- _Texto proporcionado_
##########

Los niños de Estados Unidos están siendo despojados de su infancia. Es así de simple. El juego solía ser la forma en que descubríamos quiénes somos y explorábamos el mundo. Tal vez fue en un terreno baldío, donde, con el guante en la mano, discutimos con amigos, sorteamos quién partía y pasábamos la tarde inmersos en un juego de béisbol. O tal vez fue jugando a pillarse con linternas: nos perseguíamos al anochecer, riéndonos y cayéndonos, chocando y tropezándonos. Pero conectábamos entre nosotros: con nuestros padres, hermanos y amigos. La vida era física e inmediata. La interacción era directa. Hablábamos, peleábamos y resolvíamos nuestros conflictos cara a cara.
La tecnología cambió todo eso. Hoy nos comunicamos por Facebook y mensajes de texto. Miramos Vimeo y vemos cómo los videos se viralizan. Las experiencias de vida y el aprendizaje son a través del filtro de los dispositivos digitales. Actualmente los niños están enchufados a algún aparato, a menudo incluso antes de que puedan caminar. No hay una afirmación estadística más alarmante de este tsunami social que la declaración de la Fundación Kaiser de que los niños están expuestos a un promedio de siete horas y media de pantallas diariamente.
Los niños hoy se relacionan entre sí de manera diferente. Los adolescentes se cortejan por mensaje de texto. Se separan vía Twitter. Se molestan y se burlan unos de otros –en algunos casos extremos, llegan al suicidio– en el ciberespacio. Las consecuencias de un estilo de vida tan hiperconectado pueden ser emocional y físicamente paralizantes. Muchos de nuestros niños carecen de las habilidades sociales interpersonales que aprendimos a través de interacciones básicas cuando éramos jóvenes, y que todavía creemos que son obvias.
Muchos padres, preocupados por la situación, han recurrido al deporte como una panacea. Mamás y padres jóvenes corren a inscribir a sus hijos en clases de natación y de fútbol, de t-ball y tenis. Esperan que aprendan a interactuar con otros niños a través de juegos organizados, de que el deporte les enseñe motivación y liderazgo, o, por lo menos, los levante del sofá y los saque al aire libre. Esperamos que, en la competencia, nuestros hijos aprendan lo que se necesita para luchar, apuntar a una meta y tener éxito. La intención es buena. El resultado final es sorprendentemente tóxico.

##########

- _Registros seleccionados_
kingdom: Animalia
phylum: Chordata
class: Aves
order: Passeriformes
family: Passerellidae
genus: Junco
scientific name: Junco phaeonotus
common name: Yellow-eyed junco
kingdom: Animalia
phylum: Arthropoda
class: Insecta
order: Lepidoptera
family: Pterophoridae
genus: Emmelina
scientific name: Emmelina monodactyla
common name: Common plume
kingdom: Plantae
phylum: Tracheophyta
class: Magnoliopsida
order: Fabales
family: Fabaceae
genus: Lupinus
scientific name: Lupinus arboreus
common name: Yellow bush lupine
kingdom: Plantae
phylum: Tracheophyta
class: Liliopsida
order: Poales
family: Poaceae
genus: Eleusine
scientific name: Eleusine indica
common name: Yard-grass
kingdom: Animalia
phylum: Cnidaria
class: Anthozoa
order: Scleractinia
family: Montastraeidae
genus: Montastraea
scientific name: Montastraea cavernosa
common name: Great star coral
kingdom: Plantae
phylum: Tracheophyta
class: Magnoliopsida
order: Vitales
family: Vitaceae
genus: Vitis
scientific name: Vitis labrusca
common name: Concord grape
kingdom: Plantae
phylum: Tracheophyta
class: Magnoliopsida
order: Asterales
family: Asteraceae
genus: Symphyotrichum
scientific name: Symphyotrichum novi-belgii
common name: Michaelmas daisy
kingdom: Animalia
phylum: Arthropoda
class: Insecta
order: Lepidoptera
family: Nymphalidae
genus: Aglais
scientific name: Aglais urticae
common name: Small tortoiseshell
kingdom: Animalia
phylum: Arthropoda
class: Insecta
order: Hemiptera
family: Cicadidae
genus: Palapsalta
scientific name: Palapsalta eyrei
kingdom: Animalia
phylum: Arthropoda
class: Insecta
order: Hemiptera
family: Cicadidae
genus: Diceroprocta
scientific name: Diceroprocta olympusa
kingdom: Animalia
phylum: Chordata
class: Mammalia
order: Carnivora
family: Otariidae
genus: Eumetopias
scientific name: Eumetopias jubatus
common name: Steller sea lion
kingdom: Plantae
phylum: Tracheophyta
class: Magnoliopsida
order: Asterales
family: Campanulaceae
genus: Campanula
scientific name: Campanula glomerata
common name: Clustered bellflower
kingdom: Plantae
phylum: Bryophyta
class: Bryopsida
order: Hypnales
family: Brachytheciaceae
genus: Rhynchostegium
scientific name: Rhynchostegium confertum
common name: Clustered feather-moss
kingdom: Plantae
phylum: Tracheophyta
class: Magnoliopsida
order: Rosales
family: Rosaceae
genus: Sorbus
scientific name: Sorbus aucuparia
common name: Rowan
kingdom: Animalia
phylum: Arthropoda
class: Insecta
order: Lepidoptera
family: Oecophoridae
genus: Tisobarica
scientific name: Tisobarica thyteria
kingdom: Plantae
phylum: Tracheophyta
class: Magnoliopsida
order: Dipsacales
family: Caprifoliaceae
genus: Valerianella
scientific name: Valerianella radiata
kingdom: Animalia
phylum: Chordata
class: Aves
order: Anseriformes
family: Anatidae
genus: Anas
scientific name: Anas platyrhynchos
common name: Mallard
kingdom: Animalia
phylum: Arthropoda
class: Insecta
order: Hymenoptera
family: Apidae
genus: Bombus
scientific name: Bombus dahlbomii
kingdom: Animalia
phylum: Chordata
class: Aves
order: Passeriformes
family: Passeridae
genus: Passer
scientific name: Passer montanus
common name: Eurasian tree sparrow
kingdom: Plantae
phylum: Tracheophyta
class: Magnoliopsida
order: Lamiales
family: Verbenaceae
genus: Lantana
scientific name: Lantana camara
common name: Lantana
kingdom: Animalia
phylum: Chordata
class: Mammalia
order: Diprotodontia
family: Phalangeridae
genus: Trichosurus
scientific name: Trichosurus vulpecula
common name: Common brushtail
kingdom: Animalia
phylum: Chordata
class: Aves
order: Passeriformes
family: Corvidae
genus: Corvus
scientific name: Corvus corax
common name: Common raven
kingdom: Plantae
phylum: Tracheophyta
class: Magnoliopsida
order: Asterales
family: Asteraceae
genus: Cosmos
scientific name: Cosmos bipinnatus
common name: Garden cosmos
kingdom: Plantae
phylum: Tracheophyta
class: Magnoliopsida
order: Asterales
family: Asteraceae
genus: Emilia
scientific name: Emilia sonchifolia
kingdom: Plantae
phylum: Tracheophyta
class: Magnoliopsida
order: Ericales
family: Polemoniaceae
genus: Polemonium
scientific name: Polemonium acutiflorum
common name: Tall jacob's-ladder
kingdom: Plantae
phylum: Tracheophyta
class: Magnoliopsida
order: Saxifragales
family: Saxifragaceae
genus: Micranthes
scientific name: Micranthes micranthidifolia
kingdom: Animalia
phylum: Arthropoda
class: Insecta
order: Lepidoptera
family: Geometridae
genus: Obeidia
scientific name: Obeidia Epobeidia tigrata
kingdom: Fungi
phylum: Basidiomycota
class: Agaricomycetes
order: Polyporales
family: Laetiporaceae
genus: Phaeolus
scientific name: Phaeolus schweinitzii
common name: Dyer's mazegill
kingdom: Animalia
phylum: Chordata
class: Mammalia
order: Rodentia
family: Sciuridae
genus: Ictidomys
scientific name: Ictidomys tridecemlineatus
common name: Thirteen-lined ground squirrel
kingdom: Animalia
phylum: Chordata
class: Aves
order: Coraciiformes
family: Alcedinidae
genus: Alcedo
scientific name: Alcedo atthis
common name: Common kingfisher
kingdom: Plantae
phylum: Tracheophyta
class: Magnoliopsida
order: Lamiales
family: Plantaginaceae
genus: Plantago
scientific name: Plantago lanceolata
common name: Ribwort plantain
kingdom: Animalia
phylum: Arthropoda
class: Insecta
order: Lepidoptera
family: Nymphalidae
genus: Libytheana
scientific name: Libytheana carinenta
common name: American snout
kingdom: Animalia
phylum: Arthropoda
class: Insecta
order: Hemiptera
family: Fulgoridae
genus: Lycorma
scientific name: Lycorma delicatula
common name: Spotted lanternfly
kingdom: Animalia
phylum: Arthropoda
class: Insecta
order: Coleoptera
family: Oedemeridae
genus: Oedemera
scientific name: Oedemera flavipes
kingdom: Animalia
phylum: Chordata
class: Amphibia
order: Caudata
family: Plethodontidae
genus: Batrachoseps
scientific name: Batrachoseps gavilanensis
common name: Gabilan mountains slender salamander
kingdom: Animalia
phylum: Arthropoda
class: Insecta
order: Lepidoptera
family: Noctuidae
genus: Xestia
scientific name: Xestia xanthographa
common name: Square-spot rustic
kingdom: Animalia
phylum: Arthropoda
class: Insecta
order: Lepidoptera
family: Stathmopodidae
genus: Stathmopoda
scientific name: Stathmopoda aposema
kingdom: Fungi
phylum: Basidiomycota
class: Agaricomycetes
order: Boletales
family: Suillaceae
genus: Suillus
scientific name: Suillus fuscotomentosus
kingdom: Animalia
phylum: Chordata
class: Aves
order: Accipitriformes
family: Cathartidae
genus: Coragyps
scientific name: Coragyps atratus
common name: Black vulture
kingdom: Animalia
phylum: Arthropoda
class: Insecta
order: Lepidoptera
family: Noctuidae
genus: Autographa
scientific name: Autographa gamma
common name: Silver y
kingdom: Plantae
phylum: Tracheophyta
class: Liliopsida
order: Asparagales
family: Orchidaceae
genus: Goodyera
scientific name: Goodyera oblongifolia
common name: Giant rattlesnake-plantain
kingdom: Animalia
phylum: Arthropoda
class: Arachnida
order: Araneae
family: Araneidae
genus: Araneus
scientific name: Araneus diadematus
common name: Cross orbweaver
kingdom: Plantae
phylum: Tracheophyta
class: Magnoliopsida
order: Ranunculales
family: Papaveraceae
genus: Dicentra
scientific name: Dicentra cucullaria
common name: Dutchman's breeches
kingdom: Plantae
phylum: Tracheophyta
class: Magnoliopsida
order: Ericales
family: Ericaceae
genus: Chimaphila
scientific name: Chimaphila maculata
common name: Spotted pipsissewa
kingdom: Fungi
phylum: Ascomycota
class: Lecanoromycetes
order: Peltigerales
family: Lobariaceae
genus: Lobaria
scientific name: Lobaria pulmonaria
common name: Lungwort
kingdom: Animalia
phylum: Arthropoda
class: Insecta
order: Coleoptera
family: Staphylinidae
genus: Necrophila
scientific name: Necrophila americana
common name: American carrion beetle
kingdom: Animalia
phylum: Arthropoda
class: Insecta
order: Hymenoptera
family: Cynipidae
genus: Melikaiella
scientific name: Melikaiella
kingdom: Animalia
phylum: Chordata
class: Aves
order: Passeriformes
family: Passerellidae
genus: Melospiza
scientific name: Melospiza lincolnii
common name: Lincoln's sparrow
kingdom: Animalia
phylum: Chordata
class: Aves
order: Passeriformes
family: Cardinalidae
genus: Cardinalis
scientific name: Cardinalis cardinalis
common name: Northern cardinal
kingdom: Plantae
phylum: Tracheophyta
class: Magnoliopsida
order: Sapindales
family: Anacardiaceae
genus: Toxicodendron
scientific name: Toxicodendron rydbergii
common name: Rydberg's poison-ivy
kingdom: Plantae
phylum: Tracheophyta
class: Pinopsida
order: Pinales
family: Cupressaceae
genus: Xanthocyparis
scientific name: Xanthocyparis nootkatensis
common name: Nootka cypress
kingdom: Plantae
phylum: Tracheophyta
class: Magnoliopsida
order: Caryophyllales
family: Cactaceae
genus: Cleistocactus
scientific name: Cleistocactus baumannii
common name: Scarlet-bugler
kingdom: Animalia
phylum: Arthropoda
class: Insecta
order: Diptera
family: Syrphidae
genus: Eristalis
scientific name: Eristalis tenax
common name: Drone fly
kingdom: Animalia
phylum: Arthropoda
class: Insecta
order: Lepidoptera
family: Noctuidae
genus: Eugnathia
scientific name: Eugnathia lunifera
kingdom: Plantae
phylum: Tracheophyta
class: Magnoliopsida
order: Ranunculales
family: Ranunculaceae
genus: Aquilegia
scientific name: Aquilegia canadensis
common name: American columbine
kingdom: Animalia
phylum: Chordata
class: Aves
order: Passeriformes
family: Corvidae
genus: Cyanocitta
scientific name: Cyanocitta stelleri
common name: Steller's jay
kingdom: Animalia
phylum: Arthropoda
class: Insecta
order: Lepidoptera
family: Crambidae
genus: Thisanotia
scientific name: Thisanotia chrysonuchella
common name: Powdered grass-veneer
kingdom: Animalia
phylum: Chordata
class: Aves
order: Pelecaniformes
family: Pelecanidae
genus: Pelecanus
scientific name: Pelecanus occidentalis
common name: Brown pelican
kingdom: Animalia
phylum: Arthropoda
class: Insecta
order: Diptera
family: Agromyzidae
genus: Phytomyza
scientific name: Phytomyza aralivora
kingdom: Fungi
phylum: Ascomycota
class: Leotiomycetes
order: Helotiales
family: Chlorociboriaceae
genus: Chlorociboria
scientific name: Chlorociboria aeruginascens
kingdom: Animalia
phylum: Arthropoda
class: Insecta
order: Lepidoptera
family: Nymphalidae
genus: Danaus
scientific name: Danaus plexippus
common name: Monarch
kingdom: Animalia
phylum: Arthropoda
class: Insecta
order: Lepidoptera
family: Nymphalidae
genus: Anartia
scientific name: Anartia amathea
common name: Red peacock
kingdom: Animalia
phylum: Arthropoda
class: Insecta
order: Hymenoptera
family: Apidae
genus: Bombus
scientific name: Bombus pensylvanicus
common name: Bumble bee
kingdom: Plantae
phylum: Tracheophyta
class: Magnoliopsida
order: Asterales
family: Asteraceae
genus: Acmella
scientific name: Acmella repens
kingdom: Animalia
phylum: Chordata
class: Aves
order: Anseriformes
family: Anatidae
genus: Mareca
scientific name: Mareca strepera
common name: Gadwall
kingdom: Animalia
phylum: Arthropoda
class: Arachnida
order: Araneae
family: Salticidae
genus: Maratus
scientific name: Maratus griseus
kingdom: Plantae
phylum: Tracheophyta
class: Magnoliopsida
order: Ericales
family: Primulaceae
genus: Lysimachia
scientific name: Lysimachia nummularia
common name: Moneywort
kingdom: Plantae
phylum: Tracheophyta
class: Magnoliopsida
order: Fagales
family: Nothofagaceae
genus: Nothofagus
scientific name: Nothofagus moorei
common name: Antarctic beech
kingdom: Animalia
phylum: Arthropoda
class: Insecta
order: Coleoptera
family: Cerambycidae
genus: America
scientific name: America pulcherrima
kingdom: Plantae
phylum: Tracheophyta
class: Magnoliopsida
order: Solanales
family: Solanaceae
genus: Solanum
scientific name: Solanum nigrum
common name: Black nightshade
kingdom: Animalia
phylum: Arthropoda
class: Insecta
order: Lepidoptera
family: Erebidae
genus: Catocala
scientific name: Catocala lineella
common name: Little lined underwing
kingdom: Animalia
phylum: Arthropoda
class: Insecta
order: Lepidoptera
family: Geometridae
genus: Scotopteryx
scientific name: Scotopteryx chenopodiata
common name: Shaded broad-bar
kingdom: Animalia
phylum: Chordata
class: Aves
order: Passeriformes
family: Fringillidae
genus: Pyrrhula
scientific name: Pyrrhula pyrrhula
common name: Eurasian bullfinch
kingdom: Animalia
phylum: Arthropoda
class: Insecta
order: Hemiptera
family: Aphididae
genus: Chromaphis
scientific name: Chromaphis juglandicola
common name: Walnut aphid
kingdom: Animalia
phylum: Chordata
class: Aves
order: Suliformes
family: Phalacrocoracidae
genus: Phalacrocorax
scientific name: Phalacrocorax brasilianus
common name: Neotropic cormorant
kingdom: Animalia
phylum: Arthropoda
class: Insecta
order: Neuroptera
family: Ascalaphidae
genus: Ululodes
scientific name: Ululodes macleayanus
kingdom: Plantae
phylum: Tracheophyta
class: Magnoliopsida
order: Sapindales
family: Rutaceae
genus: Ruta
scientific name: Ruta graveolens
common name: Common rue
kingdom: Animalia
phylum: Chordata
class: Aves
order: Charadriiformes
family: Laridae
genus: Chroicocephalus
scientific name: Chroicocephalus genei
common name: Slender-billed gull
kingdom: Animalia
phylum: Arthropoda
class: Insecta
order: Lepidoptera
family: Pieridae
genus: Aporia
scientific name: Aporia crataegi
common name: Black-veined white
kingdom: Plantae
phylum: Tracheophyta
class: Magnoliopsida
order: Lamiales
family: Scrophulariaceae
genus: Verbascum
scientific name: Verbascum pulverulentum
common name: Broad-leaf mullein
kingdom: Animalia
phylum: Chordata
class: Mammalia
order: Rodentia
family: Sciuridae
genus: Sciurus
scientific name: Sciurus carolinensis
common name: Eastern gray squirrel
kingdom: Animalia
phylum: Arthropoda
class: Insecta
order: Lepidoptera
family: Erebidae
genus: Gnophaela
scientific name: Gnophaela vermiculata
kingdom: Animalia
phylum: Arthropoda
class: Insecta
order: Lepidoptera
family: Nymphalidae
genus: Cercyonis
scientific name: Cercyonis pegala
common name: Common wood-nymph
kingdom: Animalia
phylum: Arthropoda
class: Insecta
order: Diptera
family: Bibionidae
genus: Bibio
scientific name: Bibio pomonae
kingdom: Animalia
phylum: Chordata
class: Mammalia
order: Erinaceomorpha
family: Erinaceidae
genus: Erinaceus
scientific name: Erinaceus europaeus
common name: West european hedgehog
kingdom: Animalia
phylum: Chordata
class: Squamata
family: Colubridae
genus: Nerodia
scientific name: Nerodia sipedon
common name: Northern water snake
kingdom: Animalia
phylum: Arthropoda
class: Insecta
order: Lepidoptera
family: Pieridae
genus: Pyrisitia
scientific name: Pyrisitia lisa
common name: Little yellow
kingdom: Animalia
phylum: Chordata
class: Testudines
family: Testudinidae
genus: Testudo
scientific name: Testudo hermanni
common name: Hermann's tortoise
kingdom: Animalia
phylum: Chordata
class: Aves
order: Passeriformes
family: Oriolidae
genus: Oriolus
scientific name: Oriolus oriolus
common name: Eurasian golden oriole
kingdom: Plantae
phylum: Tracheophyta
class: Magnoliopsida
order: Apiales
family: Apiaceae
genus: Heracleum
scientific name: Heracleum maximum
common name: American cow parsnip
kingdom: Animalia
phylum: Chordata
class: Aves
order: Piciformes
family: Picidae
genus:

##########

- _Consigna A_
Reproduzca todo lo que va desde "Muchos padres, preocupados" hasta "es sorprendentemente tóxico." en el texto sobre la infancia y cambie "natación" por "atletismo".
- _Consigna B_
Enumere todos los deportes que se mencionan en el texto sobre la infancia.
- _Consigna C_
De acuerdo con el texto sobre la infancia, ¿a cuánto tiempo diario de pantallas están expuestos en promedio los niños, según la Fundación Kaiser?

- _Su solución A_
Muchos padres, preocupados por la situación, han recurrido al deporte como una panacea. Mamás y padres jóvenes corren a inscribir a sus hijos en clases de atletismo y de fútbol, de t-ball y tenis. Esperan que aprendan a interactuar con otros niños a través de juegos organizados, de que el deporte les enseñe motivación y liderazgo, o, por lo menos, los levante del sofá y los saque al aire libre. Esperamos que, en la competencia, nuestros hijos aprendan lo que se necesita para luchar, apuntar a una meta y tener éxito. La intención es buena. El resultado final es sorprendentemente tóxico.

- _Su solución B_
béisbol, natación, fútbol, t-ball, tenis

- _Su solución C_
A un promedio de siete horas y media diarias.